Toxicological assessments based on intestine 3D organoids reveal environmental low-dose nanosized microplastics (NPs) exposure aggravates radiation-induced intestine injury.

Abstract

Background: Intestinal organoid has emerged as an energetic tool for modeling intestine physiology and relevant diseases in vitro. Here, we reported that development of intestinal organoids could be used to explore the toxicology mechanism for combination effects of low dose nanoplastic (NPs) chronic exposure and acute radiation on intestine injury, the two classical chemical and physical substances.

Methods: Integrated acute radiation-induced intestine injury model in vivo and mice intestinal organoids in vitro were conducted in this study.

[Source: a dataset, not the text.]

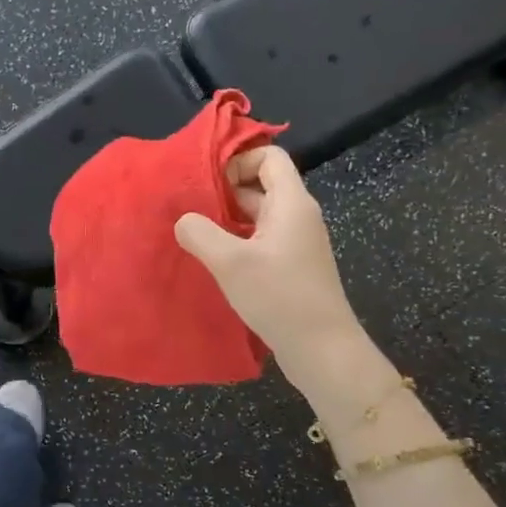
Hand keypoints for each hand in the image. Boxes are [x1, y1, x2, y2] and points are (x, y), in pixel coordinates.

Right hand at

Results: First, through in vivo study, we found low dose NPs exposure could aggravate acute radiation-induced intestine injury including exacerbating damaged intestinal epithelial structure, shortened and fractured intestinal villi. Second, using an intestinal organoid model, we observed that low-dose NPs reduced radiation-induced proliferation and exacerbated inflammatory damage, which promoted inflammatory damage through elevated TGF-β1 expression, increased Smad3 phosphorylation, and diminished Smad7 expression. Furthermore, immunohistochemical and Western blot analyses of intestinal tissues further confirmed that low-dose nanoplastics enhance radiation-induced intestinal damage via activation of the TGF-β1/p-Smad3 signaling pathway.

Conclusion: This study demonstrates that low-dose NPs may exacerbate the radiation-induced intestinal damage and inflammation process in vivo and in vitro. Our study highlights, for the first time, the potential for intestine organoids serving as powerful tool for explore the combination effects of two chemical and physical substances in toxicology investigation.